(Records from a data collection)

------------------------------------

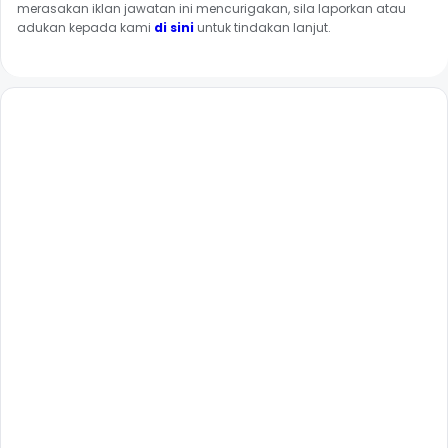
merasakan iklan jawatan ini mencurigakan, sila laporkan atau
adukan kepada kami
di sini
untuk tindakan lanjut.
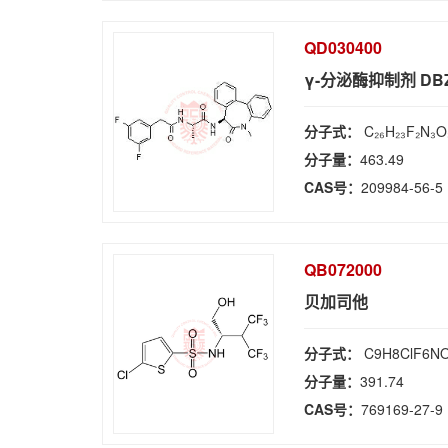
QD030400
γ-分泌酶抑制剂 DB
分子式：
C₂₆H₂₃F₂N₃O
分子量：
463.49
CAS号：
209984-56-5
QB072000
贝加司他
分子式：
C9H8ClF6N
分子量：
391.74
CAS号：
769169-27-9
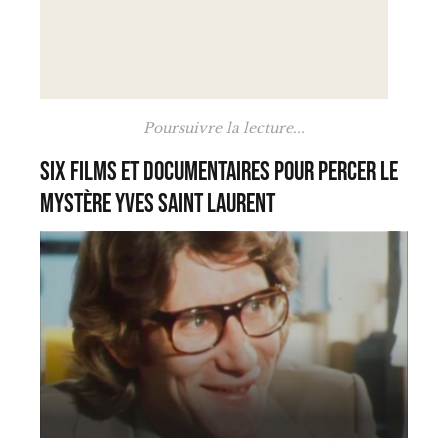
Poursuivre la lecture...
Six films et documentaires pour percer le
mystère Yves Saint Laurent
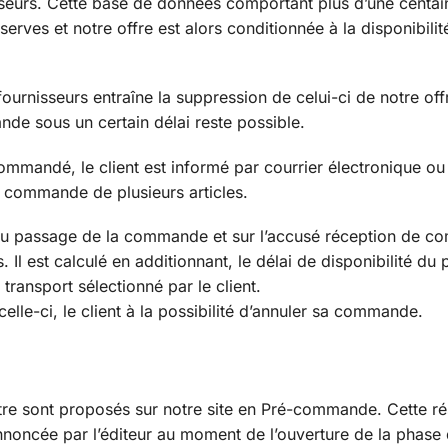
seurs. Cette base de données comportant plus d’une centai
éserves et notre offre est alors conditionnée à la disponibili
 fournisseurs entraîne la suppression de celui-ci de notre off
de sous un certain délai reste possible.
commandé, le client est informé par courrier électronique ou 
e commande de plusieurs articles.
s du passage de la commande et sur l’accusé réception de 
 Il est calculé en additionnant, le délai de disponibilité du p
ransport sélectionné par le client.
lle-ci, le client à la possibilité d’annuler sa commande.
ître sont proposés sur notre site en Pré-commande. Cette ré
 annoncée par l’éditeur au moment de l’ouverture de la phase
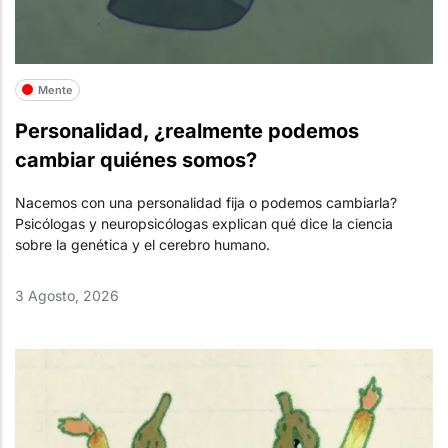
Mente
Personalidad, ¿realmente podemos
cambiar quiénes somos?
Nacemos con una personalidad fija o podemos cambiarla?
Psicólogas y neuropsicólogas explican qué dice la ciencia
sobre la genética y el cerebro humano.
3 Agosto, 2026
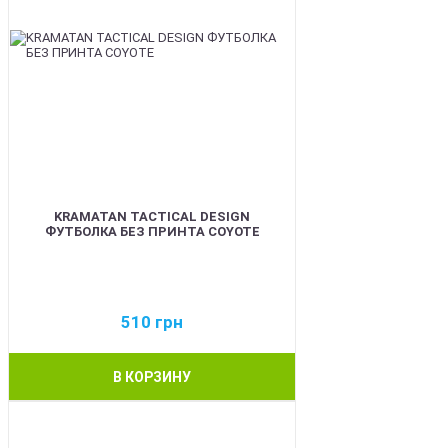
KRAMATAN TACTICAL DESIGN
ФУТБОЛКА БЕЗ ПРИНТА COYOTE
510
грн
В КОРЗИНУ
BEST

------------------------------------

(TASK TO COMPLETE) Word for word, repeat each record above; leave out every picture.

(RESULT OF THE EXERCISE)
merasakan iklan jawatan ini mencurigakan, sila laporkan atau
adukan kepada kami
di sini
untuk tindakan lanjut.
QD030400
γ-分泌酶抑制剂 DB
分子式：
C₂₆H₂₃F₂N₃O
分子量：
463.49
CAS号：
209984-56-5
QB072000
贝加司他
分子式：
C9H8ClF6N
分子量：
391.74
CAS号：
769169-27-9
Poursuivre la lecture...
Six films et documentaires pour percer le
mystère Yves Saint Laurent
seurs. Cette base de données comportant plus d’une centai
éserves et notre offre est alors conditionnée à la disponibili
 fournisseurs entraîne la suppression de celui-ci de notre off
de sous un certain délai reste possible.
commandé, le client est informé par courrier électronique ou 
e commande de plusieurs articles.
s du passage de la commande et sur l’accusé réception de 
 Il est calculé en additionnant, le délai de disponibilité du p
ransport sélectionné par le client.
lle-ci, le client à la possibilité d’annuler sa commande.
ître sont proposés sur notre site en Pré-commande. Cette ré
 annoncée par l’éditeur au moment de l’ouverture de la phase
Mente
Personalidad, ¿realmente podemos
cambiar quiénes somos?
Nacemos con una personalidad fija o podemos cambiarla?
Psicólogas y neuropsicólogas explican qué dice la ciencia
sobre la genética y el cerebro humano.
3 Agosto, 2026
KRAMATAN TACTICAL DESIGN
ФУТБОЛКА БЕЗ ПРИНТА COYOTE
510
грн
В КОРЗИНУ
BEST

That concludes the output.